Build MXNet shared library

After installing the dependencies, use the following command to pull the MXNet source code from GitHub.

    # Download MXNet source code to ~/mxnet directory
    git clone https://github.com/dmlc/mxnet.git ~/mxnet --recursive
    # Move to source code parent directory
    cd ~/mxnet
    cp make/config.mk .
    # Replace this line if you use other BLAS libs
    echo "USE_BLAS=openblas" >>config.mk
    echo "ADD_CFLAGS += -I/usr/include/openblas" >>config.mk
    echo "ADD_LDFLAGS += -lopencv_core -lopencv_imgproc -lopencv_imgcodecs" >>config.mk

If building with GPU support, run below commands to add GPU dependency configurations to config.mk file:

    echo "USE_CUDA=1" >>config.mk
    echo "USE_CUDA_PATH=/usr/local/cuda" >>config.mk
    echo "USE_CUDNN=1" >>config.mk

Then build mxnet:

    make -j$(nproc)

Executing these commands creates a library called libmxnet.so in ~/mxnet/lib/.

Install MXNet for R, Julia, Scala, and Perl.

Troubleshooting

Here is some information to help you troubleshoot, in case you encounter error messages:

1. Cannot build opencv from source code

This may be caused by download failure during building, e.g., ippicv.

Prepare some large packages by yourself, then copy them to the right place, e.g, opencv/3rdparty/ippicv/downloads/linux-808XXXXXXXXX/.

2. Link errors when building MXNet

/usr/bin/ld: /tmp/ccQ9qruP.o: undefined reference to symbol '_ZN2cv6String10deallocateEv'
/usr/local/lib/libopencv_core.so.3.2: error adding symbols: DSO missing from command line

This error occurs when you already have old opencv (e.g, 2.4) installed using yum (in /usr/lib64).

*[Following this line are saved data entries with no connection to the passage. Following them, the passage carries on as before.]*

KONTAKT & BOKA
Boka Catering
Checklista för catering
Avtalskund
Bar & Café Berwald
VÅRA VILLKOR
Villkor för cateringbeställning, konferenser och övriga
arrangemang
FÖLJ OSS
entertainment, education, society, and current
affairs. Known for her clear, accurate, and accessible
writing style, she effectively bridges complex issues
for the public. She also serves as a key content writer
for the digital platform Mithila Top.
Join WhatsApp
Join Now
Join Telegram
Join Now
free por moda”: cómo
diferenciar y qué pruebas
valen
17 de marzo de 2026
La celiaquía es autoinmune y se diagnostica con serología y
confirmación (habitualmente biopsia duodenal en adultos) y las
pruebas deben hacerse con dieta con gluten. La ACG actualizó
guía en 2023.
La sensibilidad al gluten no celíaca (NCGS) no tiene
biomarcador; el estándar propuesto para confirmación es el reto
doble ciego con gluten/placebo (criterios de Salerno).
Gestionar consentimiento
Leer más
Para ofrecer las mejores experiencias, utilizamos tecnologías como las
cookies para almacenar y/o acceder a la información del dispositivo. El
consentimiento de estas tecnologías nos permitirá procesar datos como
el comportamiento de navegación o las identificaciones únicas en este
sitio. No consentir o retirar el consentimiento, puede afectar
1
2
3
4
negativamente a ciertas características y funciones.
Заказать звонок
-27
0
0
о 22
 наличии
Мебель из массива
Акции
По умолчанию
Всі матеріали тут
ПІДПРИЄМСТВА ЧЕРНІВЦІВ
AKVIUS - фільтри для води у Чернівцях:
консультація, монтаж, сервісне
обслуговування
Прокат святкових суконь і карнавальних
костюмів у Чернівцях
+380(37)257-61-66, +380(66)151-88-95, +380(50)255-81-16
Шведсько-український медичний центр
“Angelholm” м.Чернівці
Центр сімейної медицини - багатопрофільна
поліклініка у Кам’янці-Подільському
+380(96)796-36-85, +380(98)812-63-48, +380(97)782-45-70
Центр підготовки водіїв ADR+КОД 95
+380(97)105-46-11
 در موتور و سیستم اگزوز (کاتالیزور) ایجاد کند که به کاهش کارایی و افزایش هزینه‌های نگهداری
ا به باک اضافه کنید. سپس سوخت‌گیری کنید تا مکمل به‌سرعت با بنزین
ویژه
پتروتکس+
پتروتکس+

When g++ tries to link opencv libs, it will first find and link old opencv libs in /usr/lib64.

Please modify config.mk in mxnet directory, and add -L/usr/local/lib to ADD_CFLAGS.

    ADD_CFLAGS += -I/usr/include/openblas -L/usr/local/lib

This solution solves this link error, but there are still lots of warnings.